Alternatively, I could have one massive Scrivener project for the entire series, and have each novel in its own section. (My concerns would be the performance and how easy would it be to compile each novel into its own document from the same project).
Or…I could have another Scrivener project just for my worldbuilding notes, but that would require me to have notes project and book project opened.
Has anyone tackled this scenario? Has anyone found a method that works for them and would like to share? I’d be interested for any ideas or suggestions.
Just keep everything in the same project. You can easily compile only portions of what is called the “Draft” folder, so you would have folders below it you would call “Book 1”, “Book 2” and so on.
Performance does not depend much on the size of a Scrivener project. This is because every document remains a file within the project, and Scrivener loads only that file every time you select a document in the binder. (The backup takes longer, of course.)
Keith once explained that even if you’d spend the rest of your life writing in only one Scrivener document, you would not run out of its limitations.

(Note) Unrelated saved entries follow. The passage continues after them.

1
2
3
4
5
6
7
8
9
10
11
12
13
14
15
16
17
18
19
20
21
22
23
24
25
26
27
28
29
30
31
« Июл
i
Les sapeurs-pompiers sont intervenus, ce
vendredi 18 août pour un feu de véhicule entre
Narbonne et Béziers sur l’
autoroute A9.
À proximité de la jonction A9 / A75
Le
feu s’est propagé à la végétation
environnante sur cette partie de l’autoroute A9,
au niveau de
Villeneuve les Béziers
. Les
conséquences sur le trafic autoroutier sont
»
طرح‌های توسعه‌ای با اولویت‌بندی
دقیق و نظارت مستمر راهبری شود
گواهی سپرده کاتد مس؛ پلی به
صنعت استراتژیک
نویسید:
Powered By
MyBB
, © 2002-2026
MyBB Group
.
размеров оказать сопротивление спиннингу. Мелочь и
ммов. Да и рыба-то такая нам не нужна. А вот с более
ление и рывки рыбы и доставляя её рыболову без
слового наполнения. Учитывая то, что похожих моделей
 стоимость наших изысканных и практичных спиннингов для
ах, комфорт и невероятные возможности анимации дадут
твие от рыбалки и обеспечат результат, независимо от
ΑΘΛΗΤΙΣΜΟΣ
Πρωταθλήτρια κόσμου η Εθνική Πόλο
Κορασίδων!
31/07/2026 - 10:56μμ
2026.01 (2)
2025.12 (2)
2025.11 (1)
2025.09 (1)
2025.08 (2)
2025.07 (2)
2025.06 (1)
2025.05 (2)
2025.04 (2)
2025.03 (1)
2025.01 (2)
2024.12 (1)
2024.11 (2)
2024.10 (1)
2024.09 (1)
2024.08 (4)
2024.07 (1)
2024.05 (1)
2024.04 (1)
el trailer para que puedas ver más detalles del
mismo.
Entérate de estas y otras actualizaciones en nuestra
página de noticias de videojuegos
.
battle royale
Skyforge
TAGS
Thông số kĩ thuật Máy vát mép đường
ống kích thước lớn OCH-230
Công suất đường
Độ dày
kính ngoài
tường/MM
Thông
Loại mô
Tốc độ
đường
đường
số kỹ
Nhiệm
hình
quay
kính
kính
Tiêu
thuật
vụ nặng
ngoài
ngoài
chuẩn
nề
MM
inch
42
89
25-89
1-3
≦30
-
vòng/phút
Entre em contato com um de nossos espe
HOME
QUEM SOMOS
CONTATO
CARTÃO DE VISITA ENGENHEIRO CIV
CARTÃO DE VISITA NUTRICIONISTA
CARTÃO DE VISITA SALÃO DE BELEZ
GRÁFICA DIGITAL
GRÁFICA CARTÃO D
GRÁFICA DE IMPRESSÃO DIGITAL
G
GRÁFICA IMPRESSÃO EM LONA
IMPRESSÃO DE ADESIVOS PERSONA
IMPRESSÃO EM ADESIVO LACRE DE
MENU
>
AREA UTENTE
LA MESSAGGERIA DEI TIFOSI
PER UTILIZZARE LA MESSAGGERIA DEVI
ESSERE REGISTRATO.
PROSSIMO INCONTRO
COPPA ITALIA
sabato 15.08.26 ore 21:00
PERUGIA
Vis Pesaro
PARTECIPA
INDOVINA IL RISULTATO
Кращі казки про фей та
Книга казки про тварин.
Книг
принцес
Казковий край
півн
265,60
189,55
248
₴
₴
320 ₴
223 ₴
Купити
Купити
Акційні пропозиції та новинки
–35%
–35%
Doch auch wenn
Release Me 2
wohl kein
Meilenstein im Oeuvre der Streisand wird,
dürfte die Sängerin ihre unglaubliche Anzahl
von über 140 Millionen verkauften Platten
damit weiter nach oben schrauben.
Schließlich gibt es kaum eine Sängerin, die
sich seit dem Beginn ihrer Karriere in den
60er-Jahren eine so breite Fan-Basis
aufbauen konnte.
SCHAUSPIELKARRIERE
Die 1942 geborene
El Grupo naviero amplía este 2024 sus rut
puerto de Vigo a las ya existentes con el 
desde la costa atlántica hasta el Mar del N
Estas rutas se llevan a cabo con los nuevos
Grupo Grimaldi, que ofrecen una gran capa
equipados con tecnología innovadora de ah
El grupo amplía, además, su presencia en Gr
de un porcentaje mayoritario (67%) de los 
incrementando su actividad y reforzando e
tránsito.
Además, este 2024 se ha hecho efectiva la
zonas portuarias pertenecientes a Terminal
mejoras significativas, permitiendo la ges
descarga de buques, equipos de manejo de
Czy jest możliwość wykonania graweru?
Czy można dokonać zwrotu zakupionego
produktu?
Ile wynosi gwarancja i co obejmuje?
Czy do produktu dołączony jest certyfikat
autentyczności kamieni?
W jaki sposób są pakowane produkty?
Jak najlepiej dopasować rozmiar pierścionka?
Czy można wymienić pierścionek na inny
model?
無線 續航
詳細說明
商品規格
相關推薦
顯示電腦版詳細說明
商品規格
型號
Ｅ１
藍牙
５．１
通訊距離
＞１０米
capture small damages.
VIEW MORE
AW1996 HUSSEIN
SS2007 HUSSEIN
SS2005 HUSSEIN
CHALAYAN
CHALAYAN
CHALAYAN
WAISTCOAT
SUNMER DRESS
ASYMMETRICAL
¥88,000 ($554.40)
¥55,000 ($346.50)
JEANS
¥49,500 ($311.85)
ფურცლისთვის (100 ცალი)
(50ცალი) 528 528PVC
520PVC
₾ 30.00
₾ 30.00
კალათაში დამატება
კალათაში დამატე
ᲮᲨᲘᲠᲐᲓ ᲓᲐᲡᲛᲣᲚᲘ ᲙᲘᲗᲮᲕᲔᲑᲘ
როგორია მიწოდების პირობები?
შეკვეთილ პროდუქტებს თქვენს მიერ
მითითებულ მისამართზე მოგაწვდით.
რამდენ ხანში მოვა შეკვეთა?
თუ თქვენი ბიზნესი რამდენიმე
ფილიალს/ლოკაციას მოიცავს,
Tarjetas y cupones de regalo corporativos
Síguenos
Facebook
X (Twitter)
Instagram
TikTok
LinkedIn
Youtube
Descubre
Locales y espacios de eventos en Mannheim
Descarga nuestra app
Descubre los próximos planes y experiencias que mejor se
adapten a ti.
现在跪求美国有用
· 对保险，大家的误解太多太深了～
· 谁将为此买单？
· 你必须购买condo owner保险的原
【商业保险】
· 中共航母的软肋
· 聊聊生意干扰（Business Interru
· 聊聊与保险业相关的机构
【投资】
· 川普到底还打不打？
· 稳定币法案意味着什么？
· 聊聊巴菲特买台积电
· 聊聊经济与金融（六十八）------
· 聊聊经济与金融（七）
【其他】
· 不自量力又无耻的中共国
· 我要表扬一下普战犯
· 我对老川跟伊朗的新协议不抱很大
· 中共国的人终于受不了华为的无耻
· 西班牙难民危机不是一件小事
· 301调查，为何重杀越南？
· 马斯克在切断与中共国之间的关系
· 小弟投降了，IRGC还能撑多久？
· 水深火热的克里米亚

In fact, you would not even come close. (Might be another thing if you’d spend the rest of your life importing PDFs, pictures and movie clips … )
Thank you both! This is exactly the information I’m looking for.
My own concern right now is the Windows version is still in its baby stages, but now I feel more confident that it’ll get to that performance handling stage, if it hasn’t already.
This is a great article! I am working on the first of what I hope to be a series of novels and many of these ideas will be very helpful. Thank you for sharing.
I too am working in a similar fashion (on a trilogy) and for that reason simply use folders for Books 1/2/3 as mentioned already. Each folder has the relevant scenes etc - any of which can be moved easily from book to another should the story dictate as such.
I’m glad to see something on writing series. I’m working on book three in an on-going series. My Series Bible is currently in Word, but I like the idea of having it also in Scrivener. I didn’t even think of running two instances of Scrivener (I’m on a PC). Great idea!